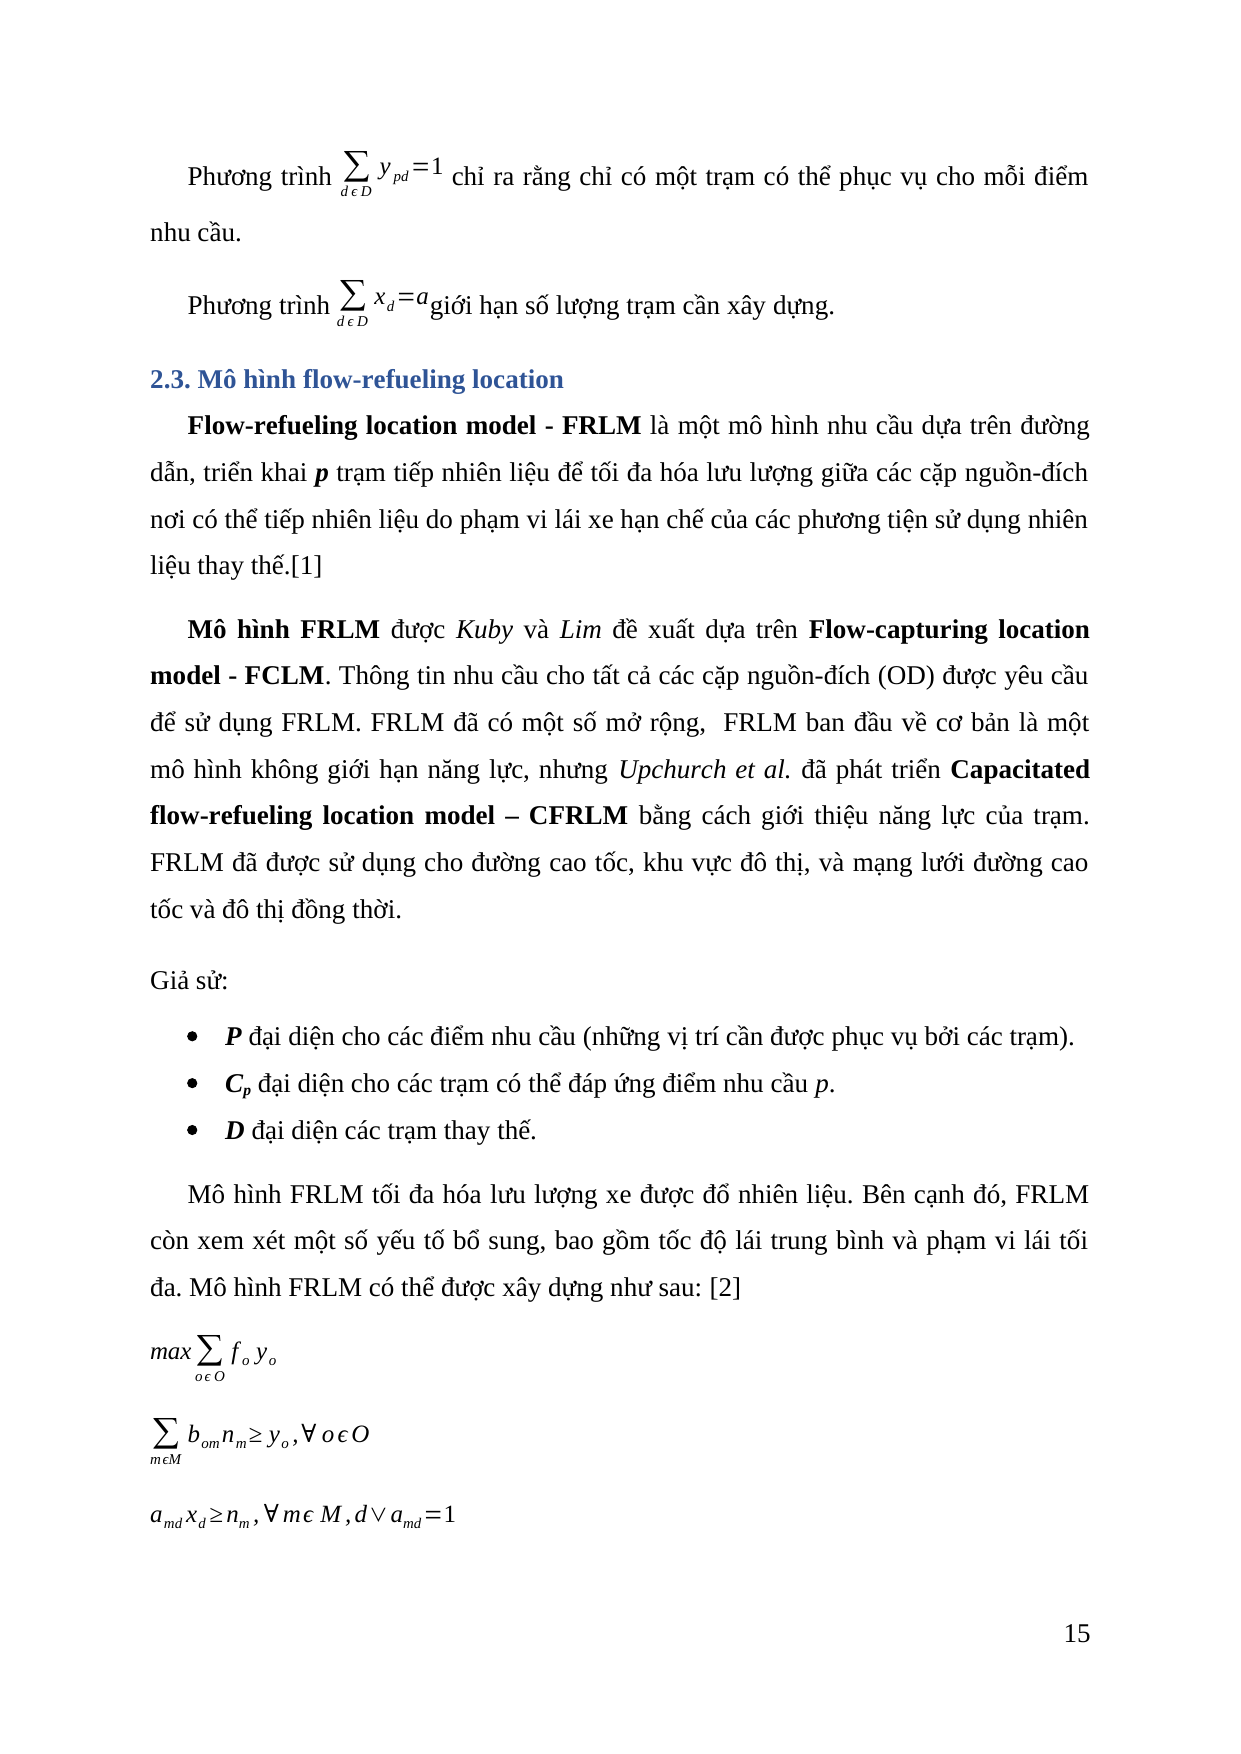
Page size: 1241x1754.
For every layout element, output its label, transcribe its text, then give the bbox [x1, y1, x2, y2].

list Cp đại diện cho các trạm có thể đáp ứng điểm nhu cầu p. [187, 1067, 1090, 1099]
text Flow-refueling location model - FRLM là một mô hình nhu cầu dựa trên đường dẫn, triển khai p trạm tiếp nhiên liệu để tối đa hóa lưu lượng giữa các cặp nguồn-đích nơi có thể tiếp nhiên liệu do phạm vi lái xe hạn chế của các phương tiện sử dụng nhiên liệu thay thế.[1] [150, 409, 1090, 581]
text Phương trình chỉ ra rằng chỉ có một trạm có thể phục vụ cho mỗi điểm nhu cầu. [150, 150, 1090, 247]
text Mô hình FRLM tối đa hóa lưu lượng xe được đổ nhiên liệu. Bên cạnh đó, FRLM còn xem xét một số yếu tố bổ sung, bao gồm tốc độ lái trung bình và phạm vi lái tối đa. Mô hình FRLM có thể được xây dựng như sau: [2] [150, 1178, 1090, 1302]
list D đại diện các trạm thay thế. [187, 1114, 1090, 1146]
text Mô hình FRLM được Kuby và Lim đề xuất dựa trên Flow-capturing location model - FCLM. Thông tin nhu cầu cho tất cả các cặp nguồn-đích (OD) được yêu cầu để sử dụng FRLM. FRLM đã có một số mở rộng, FRLM ban đầu về cơ bản là một mô hình không giới hạn năng lực, nhưng Upchurch et al. đã phát triển Capacitated flow-refueling location model – CFRLM bằng cách giới thiệu năng lực của trạm. FRLM đã được sử dụng cho đường cao tốc, khu vực đô thị, và mạng lưới đường cao tốc và đô thị đồng thời. [150, 613, 1090, 924]
subtitle 2.3. Mô hình flow-refueling location [150, 363, 1090, 394]
text Phương trình giới hạn số lượng trạm cần xây dựng. [150, 280, 1090, 331]
text Giả sử: [150, 964, 1090, 996]
list P đại diện cho các điểm nhu cầu (những vị trí cần được phục vụ bởi các trạm). [187, 1021, 1090, 1052]
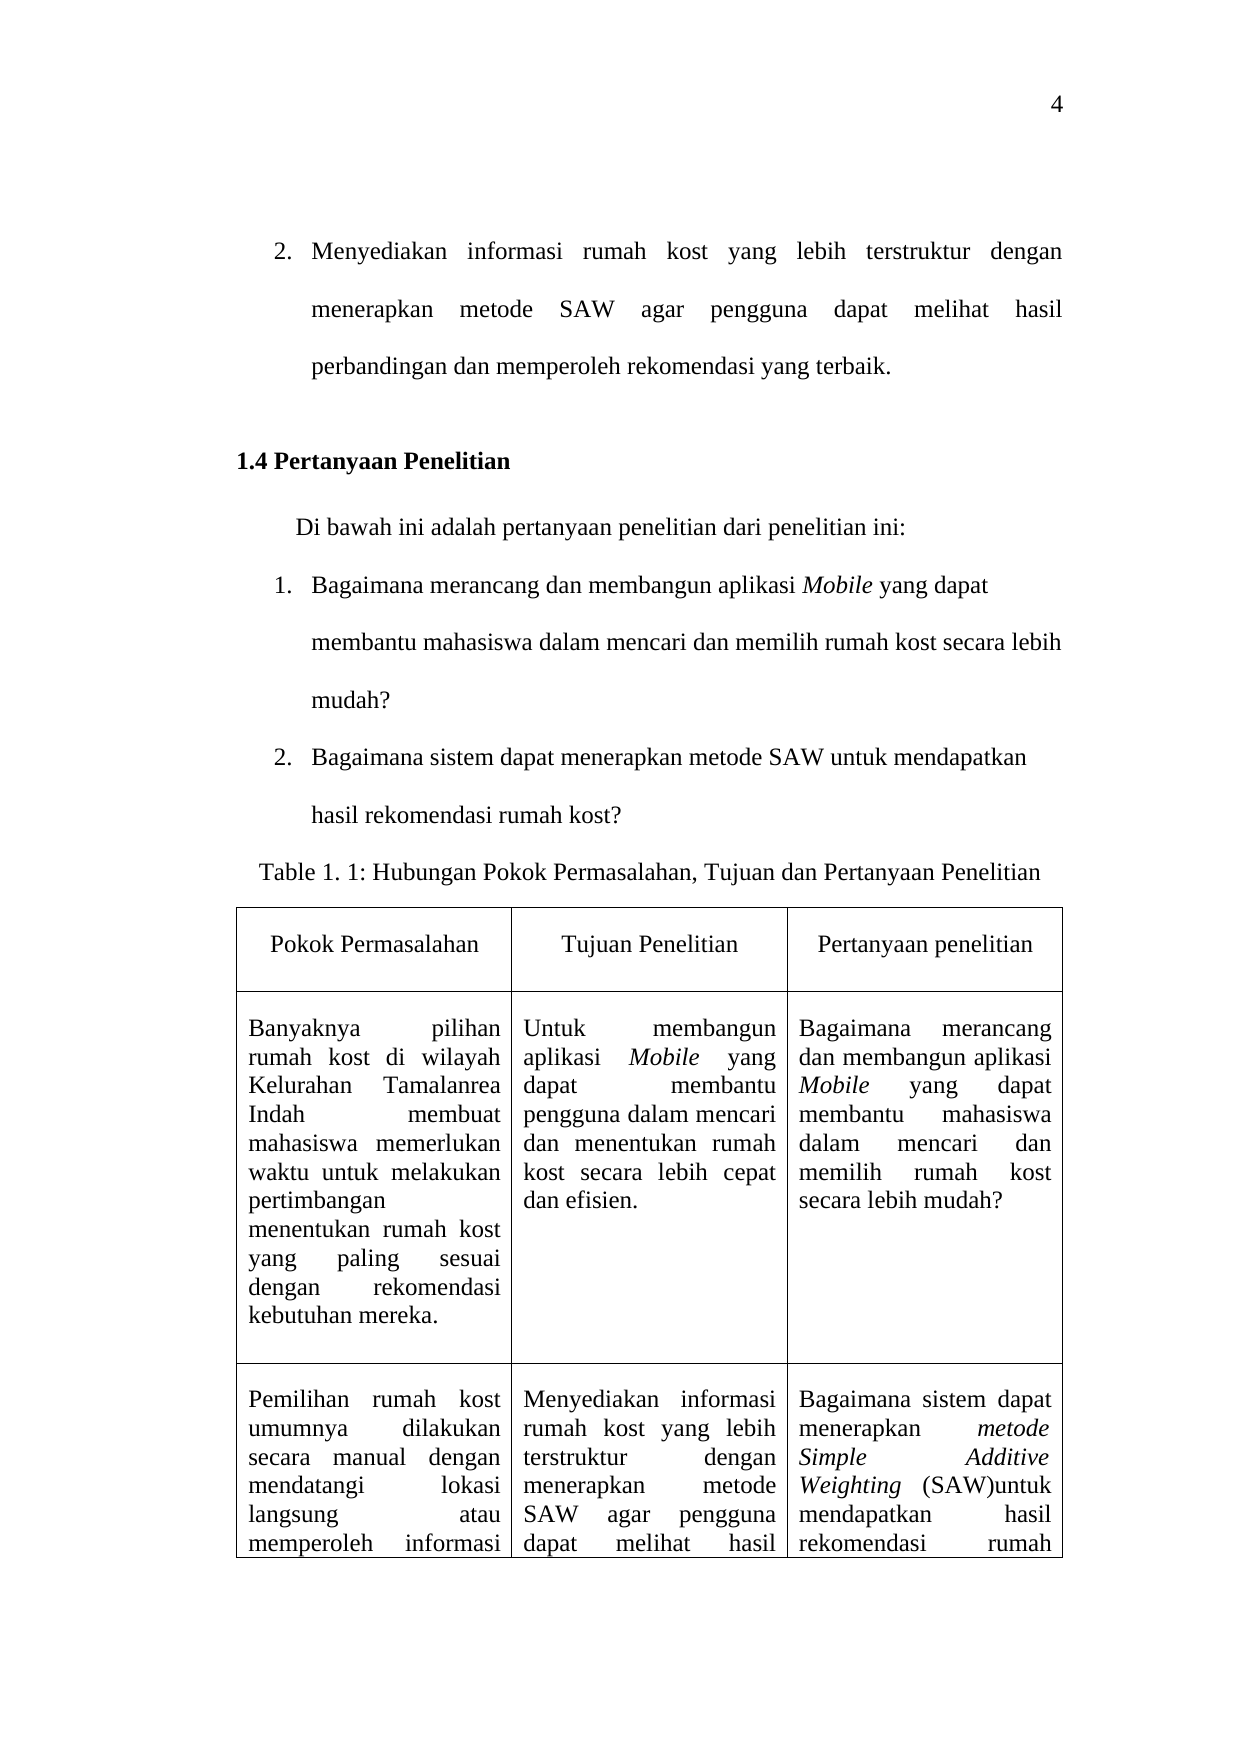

——

→ Exercise: Could you return all lines from the records that include the word "giới"?

→ Finished exercise:
text Mô hình FRLM được Kuby và Lim đề xuất dựa trên Flow-capturing location model - FCLM. Thông tin nhu cầu cho tất cả các cặp nguồn-đích (OD) được yêu cầu để sử dụng FRLM. FRLM đã có một số mở rộng, FRLM ban đầu về cơ bản là một mô hình không giới hạn năng lực, nhưng Upchurch et al. đã phát triển Capacitated flow-refueling location model – CFRLM bằng cách giới thiệu năng lực của trạm. FRLM đã được sử dụng cho đường cao tốc, khu vực đô thị, và mạng lưới đường cao tốc và đô thị đồng thời. [150, 613, 1090, 924]
text Phương trình giới hạn số lượng trạm cần xây dựng. [150, 280, 1090, 331]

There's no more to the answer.